Ce mot a pris toute son ampleur après les premiers confinements et la
fermeture des magasins, bars et restaurants à cause de la pandémie Covid 19. Tout le monde attendait la
réouverture des commerces et des activités pour recommencer à revivre ...
Le mot réouverture n’a jamais autant circulé que pendant les mois incertains de la pandémie. Il revenait en boucle dans les journaux, les conversations, les discours politiques. À force d’en parler, il avait presque changé de nature : il ne désignait plus seulement le fait de rouvrir un lieu, mais devenait le symbole d’un retour à la vie normale, d’un espoir commun, d’un compte à rebours collectif. Attendre une réouverture, c’était s’accrocher à une date, à une promesse, à quelque chose de concret quand tout semblait flottant.
Mais la réouverture, en soi, n’est pas un mot récent. Il s’emploie dans de multiples contextes : réouverture d’un dossier judiciaire, d’un chantier abandonné, d’une frontière longtemps fermée, d’une ligne ferroviaire oubliée. Ce qui est fermé un jour peut être rouvert un autre. Le mot contient une tension, un mouvement. Ce n’est pas une nouveauté, c’est un retour. Et dans ce retour, il y a toujours une charge émotionnelle, une attente, parfois même une crainte. Car ce qui a été fermé l’a souvent été pour de bonnes raisons, ou pour de mauvaises, mais jamais sans impact.
On peut supposer que ce qui rend la réouverture si marquante, c’est qu’elle réactive la mémoire de la fermeture. Elle vient combler un manque, réparer un vide. Quand un lieu rouvre, on ne revient pas simplement là où on s’était arrêté. Quelque chose a changé. Les habitudes, les regards, les priorités. Dans certains cas, la réouverture est joyeuse, bruyante, attendue comme une fête. Dans d’autres, elle est plus discrète, presque mélancolique, comme un retour un peu fragile dans un lieu déserté.
Il arrive que le mot soit utilisé à contre-emploi. Certaines réouvertures sont purement symboliques : on rouvre un débat, un dialogue, une ancienne blessure. On ne parle alors plus de portes ni de rideaux métalliques, mais de ce qui recommence à circuler entre des personnes, entre des camps. La réouverture devient une posture, une décision intérieure. Ce n’est pas toujours spectaculaire, mais ça peut être essentiel. Car le mot ne concerne pas que les choses, il touche aussi aux liens.

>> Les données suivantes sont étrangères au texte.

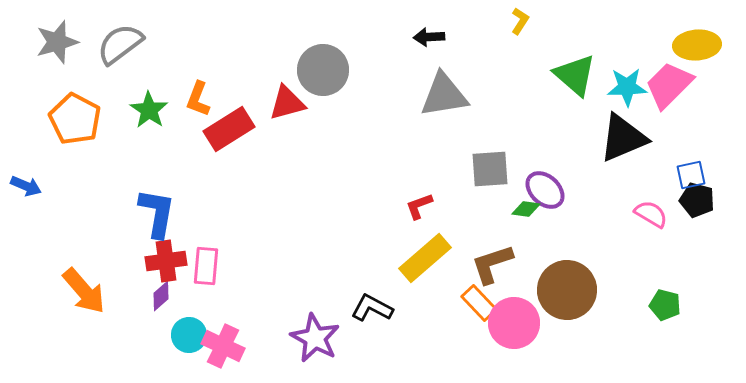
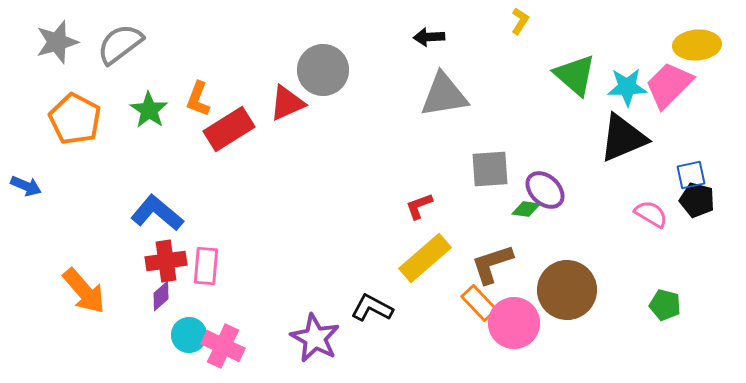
red triangle: rotated 9 degrees counterclockwise
blue L-shape: rotated 60 degrees counterclockwise
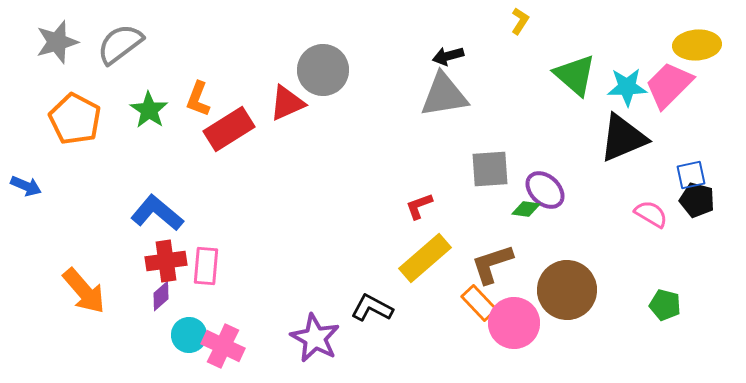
black arrow: moved 19 px right, 19 px down; rotated 12 degrees counterclockwise
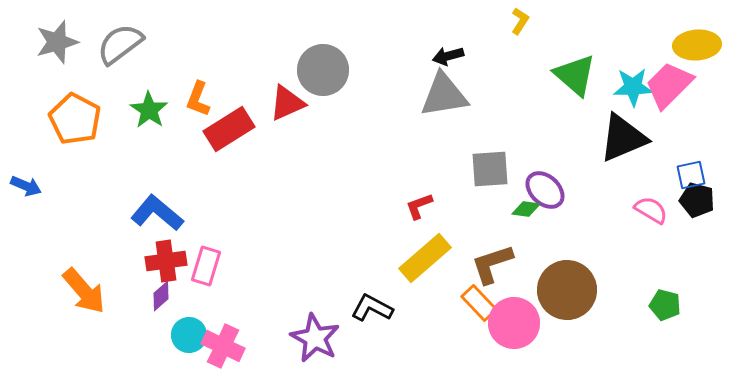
cyan star: moved 6 px right
pink semicircle: moved 4 px up
pink rectangle: rotated 12 degrees clockwise
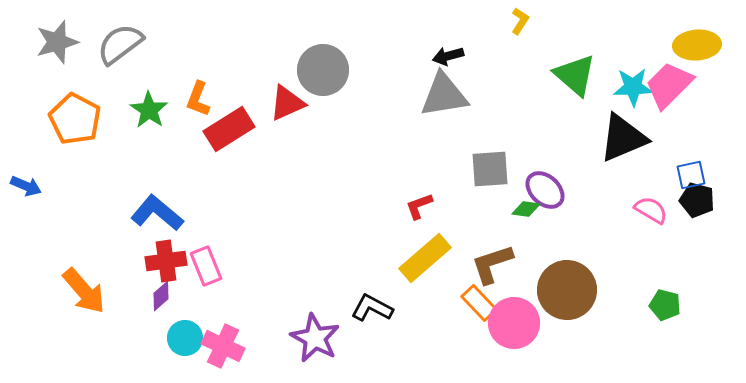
pink rectangle: rotated 39 degrees counterclockwise
cyan circle: moved 4 px left, 3 px down
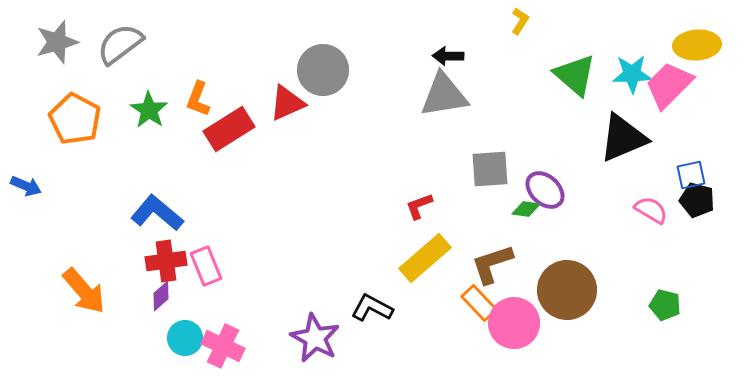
black arrow: rotated 16 degrees clockwise
cyan star: moved 1 px left, 13 px up
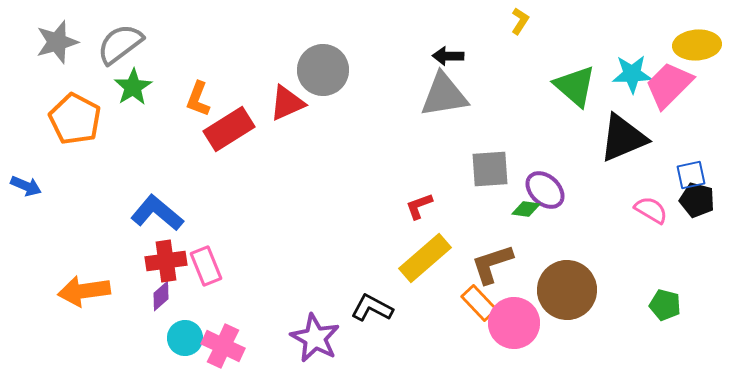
green triangle: moved 11 px down
green star: moved 16 px left, 23 px up; rotated 6 degrees clockwise
orange arrow: rotated 123 degrees clockwise
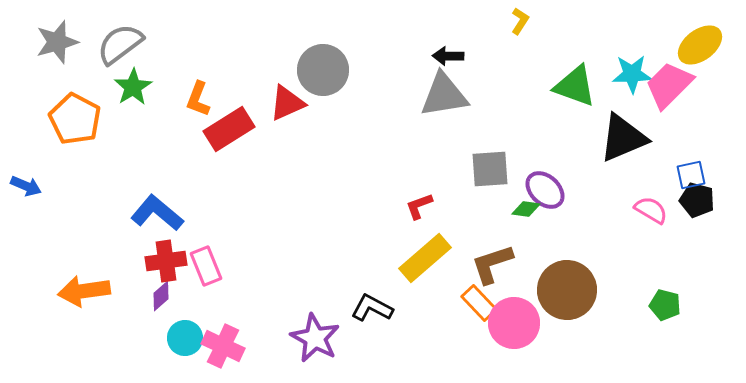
yellow ellipse: moved 3 px right; rotated 33 degrees counterclockwise
green triangle: rotated 21 degrees counterclockwise
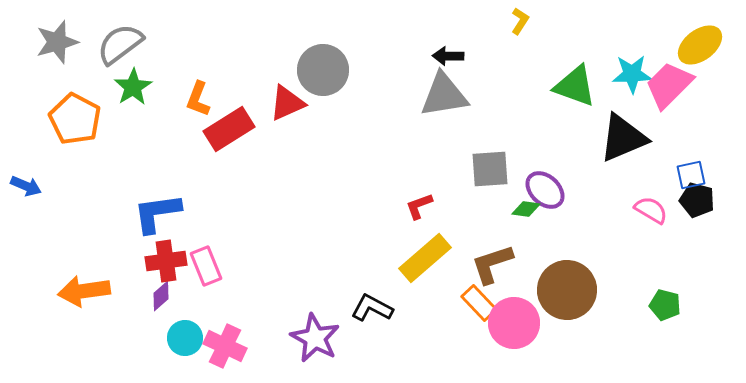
blue L-shape: rotated 48 degrees counterclockwise
pink cross: moved 2 px right
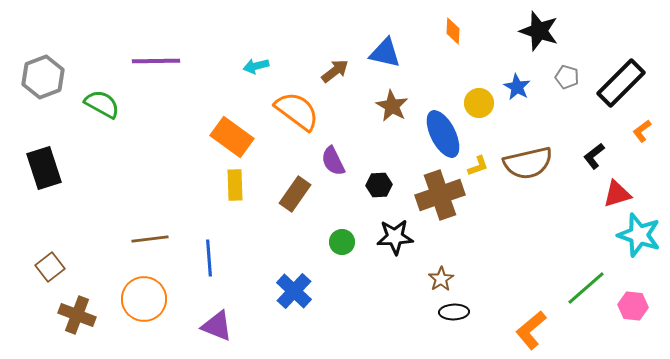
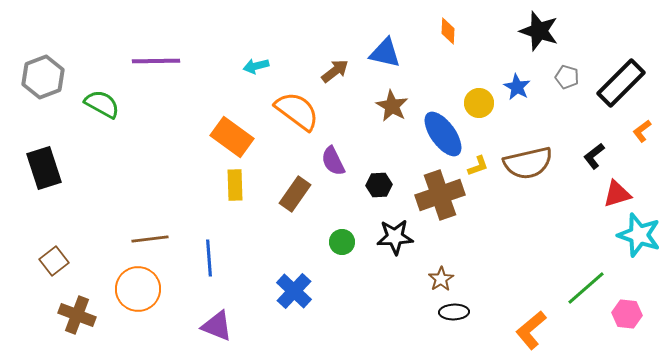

Certains diront que chaque réouverture marque la fin d’un cycle, mais ce n’est pas toujours aussi clair. Parfois, elle est provisoire, sous conditions, fragile. Les musées ont rouvert, puis refermé. Les écoles aussi. La réouverture devient alors un exercice d’équilibriste, entre prudence et impatience. C’est un mot qui a beaucoup servi ces dernières années, et qui s’est aussi un peu usé. Trop d’annonces, trop de changements, trop de revirements. Le mot, à force, s’est teinté de scepticisme.
On retrouve la réouverture aussi dans les contextes touristiques ou culturels. Un hôtel fermé pour rénovation, un théâtre en sommeil, une bibliothèque municipale oubliée. Le jour de la réouverture, il y a souvent des fleurs, un discours, des souvenirs. Et derrière tout ça, un effort. On ne rouvre pas par magie. Il faut nettoyer, réparer, reconfigurer. Une réouverture, c’est aussi un travail invisible. Une reprise en main du temps, de l’espace, des usages.
Le mot porte également une charge économique forte. Réouverture d’un marché, d’une saison, d’un commerce. Il est souvent synonyme de relance, d’emploi, d’activité. Les gouvernements l’utilisent dans leurs plans comme un marqueur de reprise. Mais la réalité, elle, est souvent plus lente. Un rideau qui se lève ne garantit pas un chiffre d’affaires. Il y a les réouvertures attendues, et celles qui tombent dans l’indifférence. C’est parfois plus dur que la fermeture elle-même.
Enfin, il faut reconnaître que le mot réouverture garde toujours une part d’optimisme. Même dans les cas les plus modestes, il dit que rien n’est figé. Ce qui a été fermé n’est pas condamné à le rester. Il peut y avoir un après. Même si ce n’est pas exactement comme avant. C’est ce qui en fait un mot à la fois simple et chargé, banal dans sa forme mais essentiel dans ce qu’il déclenche. On y projette nos désirs, nos manques, nos élans. Et c’est sans doute pour ça qu’il continue de résonner aussi fort.